Exercise instructions.
Rewrite the listing below, replacing every occurrence of "Rubber Bracelet" with "Silicone Bracelet" and leaving everything else unchanged.

Available data.
..........
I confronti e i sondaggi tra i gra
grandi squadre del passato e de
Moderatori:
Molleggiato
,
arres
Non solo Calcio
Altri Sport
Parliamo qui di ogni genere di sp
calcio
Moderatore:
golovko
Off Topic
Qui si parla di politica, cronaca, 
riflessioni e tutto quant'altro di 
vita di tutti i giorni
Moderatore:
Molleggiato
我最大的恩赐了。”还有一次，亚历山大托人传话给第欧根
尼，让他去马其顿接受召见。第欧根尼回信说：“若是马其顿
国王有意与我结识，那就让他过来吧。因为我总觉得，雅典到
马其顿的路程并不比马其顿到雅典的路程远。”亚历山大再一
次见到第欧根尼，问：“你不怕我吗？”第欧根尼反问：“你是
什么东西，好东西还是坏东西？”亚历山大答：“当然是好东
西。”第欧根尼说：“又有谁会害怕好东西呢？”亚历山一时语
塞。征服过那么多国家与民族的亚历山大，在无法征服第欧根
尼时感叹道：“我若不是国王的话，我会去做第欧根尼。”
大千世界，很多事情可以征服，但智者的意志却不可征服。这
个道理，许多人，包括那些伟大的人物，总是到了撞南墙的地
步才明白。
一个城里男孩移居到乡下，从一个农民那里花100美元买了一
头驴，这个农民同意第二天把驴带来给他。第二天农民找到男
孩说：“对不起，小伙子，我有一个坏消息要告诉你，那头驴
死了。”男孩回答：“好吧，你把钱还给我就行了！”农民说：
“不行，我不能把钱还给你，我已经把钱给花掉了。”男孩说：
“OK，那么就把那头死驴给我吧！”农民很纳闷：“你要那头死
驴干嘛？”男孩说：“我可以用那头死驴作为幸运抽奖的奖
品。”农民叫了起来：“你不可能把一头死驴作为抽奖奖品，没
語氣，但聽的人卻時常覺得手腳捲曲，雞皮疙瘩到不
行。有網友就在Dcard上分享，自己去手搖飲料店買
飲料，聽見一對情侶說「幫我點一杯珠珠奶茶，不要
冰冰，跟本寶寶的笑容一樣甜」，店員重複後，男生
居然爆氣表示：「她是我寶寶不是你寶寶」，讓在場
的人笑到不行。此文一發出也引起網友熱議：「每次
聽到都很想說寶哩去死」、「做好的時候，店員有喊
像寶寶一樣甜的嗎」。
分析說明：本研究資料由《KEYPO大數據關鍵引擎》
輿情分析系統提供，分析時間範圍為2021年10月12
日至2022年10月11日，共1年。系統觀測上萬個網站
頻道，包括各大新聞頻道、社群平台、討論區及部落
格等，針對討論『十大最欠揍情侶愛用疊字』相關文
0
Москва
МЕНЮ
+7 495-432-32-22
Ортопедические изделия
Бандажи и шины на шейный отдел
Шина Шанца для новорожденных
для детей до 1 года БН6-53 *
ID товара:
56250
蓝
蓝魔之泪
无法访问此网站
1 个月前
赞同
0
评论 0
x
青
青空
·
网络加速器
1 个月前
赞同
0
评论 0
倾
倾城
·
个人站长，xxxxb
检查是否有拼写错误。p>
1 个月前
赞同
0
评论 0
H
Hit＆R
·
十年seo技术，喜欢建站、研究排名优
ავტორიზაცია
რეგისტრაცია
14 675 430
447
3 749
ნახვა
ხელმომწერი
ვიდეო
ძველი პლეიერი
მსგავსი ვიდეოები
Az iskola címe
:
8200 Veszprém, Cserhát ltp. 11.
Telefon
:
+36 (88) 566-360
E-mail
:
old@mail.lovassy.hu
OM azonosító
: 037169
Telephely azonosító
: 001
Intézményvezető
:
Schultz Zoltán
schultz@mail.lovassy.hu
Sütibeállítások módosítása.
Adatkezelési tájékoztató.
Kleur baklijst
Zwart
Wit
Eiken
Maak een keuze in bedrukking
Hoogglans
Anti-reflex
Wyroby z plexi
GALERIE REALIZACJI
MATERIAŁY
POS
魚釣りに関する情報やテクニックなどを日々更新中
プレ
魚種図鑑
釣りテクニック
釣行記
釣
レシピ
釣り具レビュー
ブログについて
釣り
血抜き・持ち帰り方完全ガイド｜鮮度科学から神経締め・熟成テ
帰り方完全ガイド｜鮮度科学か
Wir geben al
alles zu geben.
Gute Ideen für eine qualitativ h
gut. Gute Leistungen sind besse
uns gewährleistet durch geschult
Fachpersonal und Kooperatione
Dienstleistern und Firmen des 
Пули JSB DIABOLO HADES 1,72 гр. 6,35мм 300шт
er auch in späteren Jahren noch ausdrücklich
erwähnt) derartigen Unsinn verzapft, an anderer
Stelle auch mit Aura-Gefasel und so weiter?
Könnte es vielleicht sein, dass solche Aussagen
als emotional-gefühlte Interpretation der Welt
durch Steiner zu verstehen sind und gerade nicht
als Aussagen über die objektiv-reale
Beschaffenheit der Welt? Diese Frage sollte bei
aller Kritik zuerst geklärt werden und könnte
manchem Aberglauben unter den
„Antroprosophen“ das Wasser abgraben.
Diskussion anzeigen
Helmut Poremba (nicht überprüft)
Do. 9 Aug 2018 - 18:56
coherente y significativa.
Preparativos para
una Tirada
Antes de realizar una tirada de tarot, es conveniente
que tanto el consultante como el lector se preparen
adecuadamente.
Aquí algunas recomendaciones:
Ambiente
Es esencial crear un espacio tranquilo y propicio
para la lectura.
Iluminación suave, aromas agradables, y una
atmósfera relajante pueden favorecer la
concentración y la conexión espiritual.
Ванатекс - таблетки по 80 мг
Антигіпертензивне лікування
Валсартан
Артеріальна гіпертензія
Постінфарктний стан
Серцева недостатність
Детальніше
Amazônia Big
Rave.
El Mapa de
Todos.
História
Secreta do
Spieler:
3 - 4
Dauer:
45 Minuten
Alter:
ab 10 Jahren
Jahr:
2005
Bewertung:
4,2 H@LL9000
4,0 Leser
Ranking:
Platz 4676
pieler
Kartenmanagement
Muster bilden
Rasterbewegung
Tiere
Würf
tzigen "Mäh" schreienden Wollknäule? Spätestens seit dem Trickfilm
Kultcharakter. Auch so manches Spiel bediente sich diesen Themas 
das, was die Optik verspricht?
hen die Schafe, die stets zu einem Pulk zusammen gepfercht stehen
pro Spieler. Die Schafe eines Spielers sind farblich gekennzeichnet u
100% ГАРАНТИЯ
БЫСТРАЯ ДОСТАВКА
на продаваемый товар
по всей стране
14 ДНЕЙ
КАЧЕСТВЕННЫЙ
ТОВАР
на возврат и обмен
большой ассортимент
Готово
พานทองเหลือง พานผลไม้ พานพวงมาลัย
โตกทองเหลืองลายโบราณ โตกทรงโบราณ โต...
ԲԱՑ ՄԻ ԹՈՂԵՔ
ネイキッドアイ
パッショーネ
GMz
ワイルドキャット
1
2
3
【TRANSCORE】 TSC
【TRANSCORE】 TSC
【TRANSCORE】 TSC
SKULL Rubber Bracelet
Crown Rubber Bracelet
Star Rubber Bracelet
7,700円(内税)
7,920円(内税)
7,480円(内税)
..........
Response to this task.
I confronti e i sondaggi tra i gra
grandi squadre del passato e de
Moderatori:
Molleggiato
,
arres
Non solo Calcio
Altri Sport
Parliamo qui di ogni genere di sp
calcio
Moderatore:
golovko
Off Topic
Qui si parla di politica, cronaca, 
riflessioni e tutto quant'altro di 
vita di tutti i giorni
Moderatore:
Molleggiato
我最大的恩赐了。”还有一次，亚历山大托人传话给第欧根
尼，让他去马其顿接受召见。第欧根尼回信说：“若是马其顿
国王有意与我结识，那就让他过来吧。因为我总觉得，雅典到
马其顿的路程并不比马其顿到雅典的路程远。”亚历山大再一
次见到第欧根尼，问：“你不怕我吗？”第欧根尼反问：“你是
什么东西，好东西还是坏东西？”亚历山大答：“当然是好东
西。”第欧根尼说：“又有谁会害怕好东西呢？”亚历山一时语
塞。征服过那么多国家与民族的亚历山大，在无法征服第欧根
尼时感叹道：“我若不是国王的话，我会去做第欧根尼。”
大千世界，很多事情可以征服，但智者的意志却不可征服。这
个道理，许多人，包括那些伟大的人物，总是到了撞南墙的地
步才明白。
一个城里男孩移居到乡下，从一个农民那里花100美元买了一
头驴，这个农民同意第二天把驴带来给他。第二天农民找到男
孩说：“对不起，小伙子，我有一个坏消息要告诉你，那头驴
死了。”男孩回答：“好吧，你把钱还给我就行了！”农民说：
“不行，我不能把钱还给你，我已经把钱给花掉了。”男孩说：
“OK，那么就把那头死驴给我吧！”农民很纳闷：“你要那头死
驴干嘛？”男孩说：“我可以用那头死驴作为幸运抽奖的奖
品。”农民叫了起来：“你不可能把一头死驴作为抽奖奖品，没
語氣，但聽的人卻時常覺得手腳捲曲，雞皮疙瘩到不
行。有網友就在Dcard上分享，自己去手搖飲料店買
飲料，聽見一對情侶說「幫我點一杯珠珠奶茶，不要
冰冰，跟本寶寶的笑容一樣甜」，店員重複後，男生
居然爆氣表示：「她是我寶寶不是你寶寶」，讓在場
的人笑到不行。此文一發出也引起網友熱議：「每次
聽到都很想說寶哩去死」、「做好的時候，店員有喊
像寶寶一樣甜的嗎」。
分析說明：本研究資料由《KEYPO大數據關鍵引擎》
輿情分析系統提供，分析時間範圍為2021年10月12
日至2022年10月11日，共1年。系統觀測上萬個網站
頻道，包括各大新聞頻道、社群平台、討論區及部落
格等，針對討論『十大最欠揍情侶愛用疊字』相關文
0
Москва
МЕНЮ
+7 495-432-32-22
Ортопедические изделия
Бандажи и шины на шейный отдел
Шина Шанца для новорожденных
для детей до 1 года БН6-53 *
ID товара:
56250
蓝
蓝魔之泪
无法访问此网站
1 个月前
赞同
0
评论 0
x
青
青空
·
网络加速器
1 个月前
赞同
0
评论 0
倾
倾城
·
个人站长，xxxxb
检查是否有拼写错误。p>
1 个月前
赞同
0
评论 0
H
Hit＆R
·
十年seo技术，喜欢建站、研究排名优
ავტორიზაცია
რეგისტრაცია
14 675 430
447
3 749
ნახვა
ხელმომწერი
ვიდეო
ძველი პლეიერი
მსგავსი ვიდეოები
Az iskola címe
:
8200 Veszprém, Cserhát ltp. 11.
Telefon
:
+36 (88) 566-360
E-mail
:
old@mail.lovassy.hu
OM azonosító
: 037169
Telephely azonosító
: 001
Intézményvezető
:
Schultz Zoltán
schultz@mail.lovassy.hu
Sütibeállítások módosítása.
Adatkezelési tájékoztató.
Kleur baklijst
Zwart
Wit
Eiken
Maak een keuze in bedrukking
Hoogglans
Anti-reflex
Wyroby z plexi
GALERIE REALIZACJI
MATERIAŁY
POS
魚釣りに関する情報やテクニックなどを日々更新中
プレ
魚種図鑑
釣りテクニック
釣行記
釣
レシピ
釣り具レビュー
ブログについて
釣り
血抜き・持ち帰り方完全ガイド｜鮮度科学から神経締め・熟成テ
帰り方完全ガイド｜鮮度科学か
Wir geben al
alles zu geben.
Gute Ideen für eine qualitativ h
gut. Gute Leistungen sind besse
uns gewährleistet durch geschult
Fachpersonal und Kooperatione
Dienstleistern und Firmen des 
Пули JSB DIABOLO HADES 1,72 гр. 6,35мм 300шт
er auch in späteren Jahren noch ausdrücklich
erwähnt) derartigen Unsinn verzapft, an anderer
Stelle auch mit Aura-Gefasel und so weiter?
Könnte es vielleicht sein, dass solche Aussagen
als emotional-gefühlte Interpretation der Welt
durch Steiner zu verstehen sind und gerade nicht
als Aussagen über die objektiv-reale
Beschaffenheit der Welt? Diese Frage sollte bei
aller Kritik zuerst geklärt werden und könnte
manchem Aberglauben unter den
„Antroprosophen“ das Wasser abgraben.
Diskussion anzeigen
Helmut Poremba (nicht überprüft)
Do. 9 Aug 2018 - 18:56
coherente y significativa.
Preparativos para
una Tirada
Antes de realizar una tirada de tarot, es conveniente
que tanto el consultante como el lector se preparen
adecuadamente.
Aquí algunas recomendaciones:
Ambiente
Es esencial crear un espacio tranquilo y propicio
para la lectura.
Iluminación suave, aromas agradables, y una
atmósfera relajante pueden favorecer la
concentración y la conexión espiritual.
Ванатекс - таблетки по 80 мг
Антигіпертензивне лікування
Валсартан
Артеріальна гіпертензія
Постінфарктний стан
Серцева недостатність
Детальніше
Amazônia Big
Rave.
El Mapa de
Todos.
História
Secreta do
Spieler:
3 - 4
Dauer:
45 Minuten
Alter:
ab 10 Jahren
Jahr:
2005
Bewertung:
4,2 H@LL9000
4,0 Leser
Ranking:
Platz 4676
pieler
Kartenmanagement
Muster bilden
Rasterbewegung
Tiere
Würf
tzigen "Mäh" schreienden Wollknäule? Spätestens seit dem Trickfilm
Kultcharakter. Auch so manches Spiel bediente sich diesen Themas 
das, was die Optik verspricht?
hen die Schafe, die stets zu einem Pulk zusammen gepfercht stehen
pro Spieler. Die Schafe eines Spielers sind farblich gekennzeichnet u
100% ГАРАНТИЯ
БЫСТРАЯ ДОСТАВКА
на продаваемый товар
по всей стране
14 ДНЕЙ
КАЧЕСТВЕННЫЙ
ТОВАР
на возврат и обмен
большой ассортимент
Готово
พานทองเหลือง พานผลไม้ พานพวงมาลัย
โตกทองเหลืองลายโบราณ โตกทรงโบราณ โต...
ԲԱՑ ՄԻ ԹՈՂԵՔ
ネイキッドアイ
パッショーネ
GMz
ワイルドキャット
1
2
3
【TRANSCORE】 TSC
【TRANSCORE】 TSC
【TRANSCORE】 TSC
SKULL Silicone Bracelet
Crown Silicone Bracelet
Star Silicone Bracelet
7,700円(内税)
7,920円(内税)
7,480円(内税)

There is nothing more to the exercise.